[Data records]
☆ ☆ ☆ ☆

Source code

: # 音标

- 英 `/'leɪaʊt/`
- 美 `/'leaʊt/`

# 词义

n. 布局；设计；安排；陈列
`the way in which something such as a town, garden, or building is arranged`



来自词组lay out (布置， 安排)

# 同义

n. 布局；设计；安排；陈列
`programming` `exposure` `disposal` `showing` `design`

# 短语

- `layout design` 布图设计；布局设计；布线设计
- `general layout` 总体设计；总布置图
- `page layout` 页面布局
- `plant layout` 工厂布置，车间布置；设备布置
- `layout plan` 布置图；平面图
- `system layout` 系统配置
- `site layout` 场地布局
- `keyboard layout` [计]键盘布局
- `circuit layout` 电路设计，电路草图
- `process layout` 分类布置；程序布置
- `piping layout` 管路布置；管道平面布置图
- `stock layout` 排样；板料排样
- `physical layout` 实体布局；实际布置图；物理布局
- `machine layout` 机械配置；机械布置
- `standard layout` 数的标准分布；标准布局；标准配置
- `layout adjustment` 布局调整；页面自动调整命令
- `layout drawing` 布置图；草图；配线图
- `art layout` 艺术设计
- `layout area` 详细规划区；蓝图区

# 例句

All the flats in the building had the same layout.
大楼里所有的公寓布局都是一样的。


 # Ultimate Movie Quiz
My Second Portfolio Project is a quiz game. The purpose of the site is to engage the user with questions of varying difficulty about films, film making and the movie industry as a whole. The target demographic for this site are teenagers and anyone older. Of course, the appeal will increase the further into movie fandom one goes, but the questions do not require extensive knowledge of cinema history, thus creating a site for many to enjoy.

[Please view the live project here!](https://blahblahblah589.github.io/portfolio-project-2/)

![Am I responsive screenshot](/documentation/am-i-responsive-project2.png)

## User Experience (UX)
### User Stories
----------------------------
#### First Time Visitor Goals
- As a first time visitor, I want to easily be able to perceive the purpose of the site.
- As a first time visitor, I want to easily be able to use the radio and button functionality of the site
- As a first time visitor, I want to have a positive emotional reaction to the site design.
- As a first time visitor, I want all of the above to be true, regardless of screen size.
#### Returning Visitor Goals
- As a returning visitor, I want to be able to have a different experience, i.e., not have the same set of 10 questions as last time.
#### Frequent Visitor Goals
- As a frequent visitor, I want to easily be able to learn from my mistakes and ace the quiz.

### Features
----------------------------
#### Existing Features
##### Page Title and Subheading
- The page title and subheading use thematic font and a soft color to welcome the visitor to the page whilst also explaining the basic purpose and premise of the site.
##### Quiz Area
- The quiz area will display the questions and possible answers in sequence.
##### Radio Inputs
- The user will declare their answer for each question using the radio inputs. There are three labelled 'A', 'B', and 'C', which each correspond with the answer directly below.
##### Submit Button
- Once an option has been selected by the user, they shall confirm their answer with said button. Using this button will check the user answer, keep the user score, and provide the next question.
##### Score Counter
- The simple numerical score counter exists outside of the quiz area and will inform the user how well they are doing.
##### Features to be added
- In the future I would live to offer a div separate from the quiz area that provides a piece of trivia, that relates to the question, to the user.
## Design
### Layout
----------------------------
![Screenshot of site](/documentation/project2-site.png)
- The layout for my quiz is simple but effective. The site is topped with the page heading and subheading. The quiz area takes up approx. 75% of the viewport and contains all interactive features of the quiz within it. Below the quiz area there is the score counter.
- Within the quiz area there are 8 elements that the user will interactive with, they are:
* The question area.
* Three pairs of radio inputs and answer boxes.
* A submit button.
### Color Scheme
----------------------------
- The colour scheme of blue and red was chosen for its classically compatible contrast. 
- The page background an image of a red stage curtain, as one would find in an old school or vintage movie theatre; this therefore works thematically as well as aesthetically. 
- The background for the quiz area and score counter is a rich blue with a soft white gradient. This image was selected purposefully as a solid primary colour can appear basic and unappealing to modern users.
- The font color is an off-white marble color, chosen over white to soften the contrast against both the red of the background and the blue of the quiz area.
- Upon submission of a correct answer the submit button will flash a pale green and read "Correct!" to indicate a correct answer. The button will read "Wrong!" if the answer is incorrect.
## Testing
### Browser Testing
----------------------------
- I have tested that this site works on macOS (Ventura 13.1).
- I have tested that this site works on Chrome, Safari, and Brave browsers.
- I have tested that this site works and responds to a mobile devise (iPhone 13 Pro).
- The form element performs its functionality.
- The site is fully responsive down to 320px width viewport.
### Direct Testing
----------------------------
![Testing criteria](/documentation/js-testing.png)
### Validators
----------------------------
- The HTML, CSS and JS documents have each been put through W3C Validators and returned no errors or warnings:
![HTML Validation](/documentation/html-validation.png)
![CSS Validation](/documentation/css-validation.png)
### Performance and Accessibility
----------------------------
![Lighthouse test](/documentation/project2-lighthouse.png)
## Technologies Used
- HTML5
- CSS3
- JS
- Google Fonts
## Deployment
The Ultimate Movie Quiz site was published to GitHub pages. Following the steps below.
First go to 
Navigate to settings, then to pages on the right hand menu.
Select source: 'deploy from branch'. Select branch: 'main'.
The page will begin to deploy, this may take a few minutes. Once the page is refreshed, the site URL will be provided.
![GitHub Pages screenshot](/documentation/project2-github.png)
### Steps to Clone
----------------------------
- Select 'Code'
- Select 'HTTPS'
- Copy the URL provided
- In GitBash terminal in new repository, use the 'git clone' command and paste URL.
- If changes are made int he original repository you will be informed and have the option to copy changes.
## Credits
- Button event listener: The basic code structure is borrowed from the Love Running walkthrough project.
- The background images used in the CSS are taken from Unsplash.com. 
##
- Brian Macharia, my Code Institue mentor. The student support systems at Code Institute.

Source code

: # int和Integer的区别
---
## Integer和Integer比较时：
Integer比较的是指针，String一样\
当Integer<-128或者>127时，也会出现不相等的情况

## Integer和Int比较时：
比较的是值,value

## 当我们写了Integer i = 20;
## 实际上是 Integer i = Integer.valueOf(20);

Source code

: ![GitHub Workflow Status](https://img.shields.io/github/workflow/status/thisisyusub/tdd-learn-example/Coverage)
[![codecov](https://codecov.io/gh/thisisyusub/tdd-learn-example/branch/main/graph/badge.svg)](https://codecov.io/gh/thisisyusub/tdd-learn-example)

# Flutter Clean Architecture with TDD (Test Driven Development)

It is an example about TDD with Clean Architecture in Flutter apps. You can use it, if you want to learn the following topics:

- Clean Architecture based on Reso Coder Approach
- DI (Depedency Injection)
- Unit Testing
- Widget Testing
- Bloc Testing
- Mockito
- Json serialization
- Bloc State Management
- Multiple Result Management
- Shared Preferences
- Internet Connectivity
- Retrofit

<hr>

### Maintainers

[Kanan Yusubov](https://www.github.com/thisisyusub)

☆ ☆ ☆ ☆

» Your assignment
Going through the records above line by line, tally those with the word "Ultimate" and answer with the number only.

» Exercise response
2